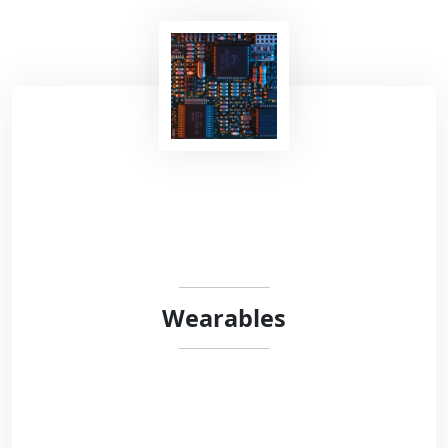
Recent studies have shown that voice contains
highly relevant information to detect
neurological or respiratory diseases. At Robust
Circuit, we are very interested in vocalizations
analysis in the context of neurological
disorders.
Wearables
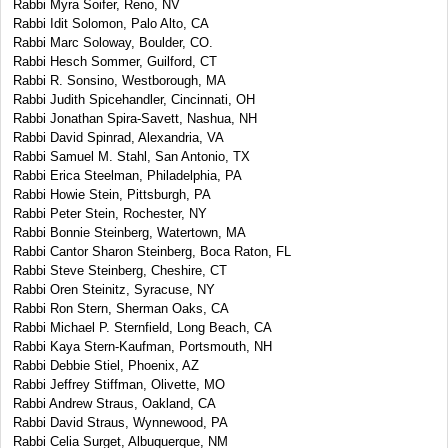
Rabbi Myra Soifer, Reno, NV
Rabbi Idit Solomon, Palo Alto, CA
Rabbi Marc Soloway, Boulder, CO.
Rabbi Hesch Sommer, Guilford, CT
Rabbi R. Sonsino, Westborough, MA
Rabbi Judith Spicehandler, Cincinnati, OH
Rabbi Jonathan Spira-Savett, Nashua, NH
Rabbi David Spinrad, Alexandria, VA
Rabbi Samuel M. Stahl, San Antonio, TX
Rabbi Erica Steelman, Philadelphia, PA
Rabbi Howie Stein, Pittsburgh, PA
Rabbi Peter Stein, Rochester, NY
Rabbi Bonnie Steinberg, Watertown, MA
Rabbi Cantor Sharon Steinberg, Boca Raton, FL
Rabbi Steve Steinberg, Cheshire, CT
Rabbi Oren Steinitz, Syracuse, NY
Rabbi Ron Stern, Sherman Oaks, CA
Rabbi Michael P. Sternfield, Long Beach, CA
Rabbi Kaya Stern-Kaufman, Portsmouth, NH
Rabbi Debbie Stiel, Phoenix, AZ
Rabbi Jeffrey Stiffman, Olivette, MO
Rabbi Andrew Straus, Oakland, CA
Rabbi David Straus, Wynnewood, PA
Rabbi Celia Surget, Albuquerque, NM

══════════════════════════════

## [Exercise description]
Reproduce each line of the records exactly, and omit every picture.

## [Solution for this problem]
Recent studies have shown that voice contains
highly relevant information to detect
neurological or respiratory diseases. At Robust
Circuit, we are very interested in vocalizations
analysis in the context of neurological
disorders.
Wearables
Rabbi Myra Soifer, Reno, NV
Rabbi Idit Solomon, Palo Alto, CA
Rabbi Marc Soloway, Boulder, CO.
Rabbi Hesch Sommer, Guilford, CT
Rabbi R. Sonsino, Westborough, MA
Rabbi Judith Spicehandler, Cincinnati, OH
Rabbi Jonathan Spira-Savett, Nashua, NH
Rabbi David Spinrad, Alexandria, VA
Rabbi Samuel M. Stahl, San Antonio, TX
Rabbi Erica Steelman, Philadelphia, PA
Rabbi Howie Stein, Pittsburgh, PA
Rabbi Peter Stein, Rochester, NY
Rabbi Bonnie Steinberg, Watertown, MA
Rabbi Cantor Sharon Steinberg, Boca Raton, FL
Rabbi Steve Steinberg, Cheshire, CT
Rabbi Oren Steinitz, Syracuse, NY
Rabbi Ron Stern, Sherman Oaks, CA
Rabbi Michael P. Sternfield, Long Beach, CA
Rabbi Kaya Stern-Kaufman, Portsmouth, NH
Rabbi Debbie Stiel, Phoenix, AZ
Rabbi Jeffrey Stiffman, Olivette, MO
Rabbi Andrew Straus, Oakland, CA
Rabbi David Straus, Wynnewood, PA
Rabbi Celia Surget, Albuquerque, NM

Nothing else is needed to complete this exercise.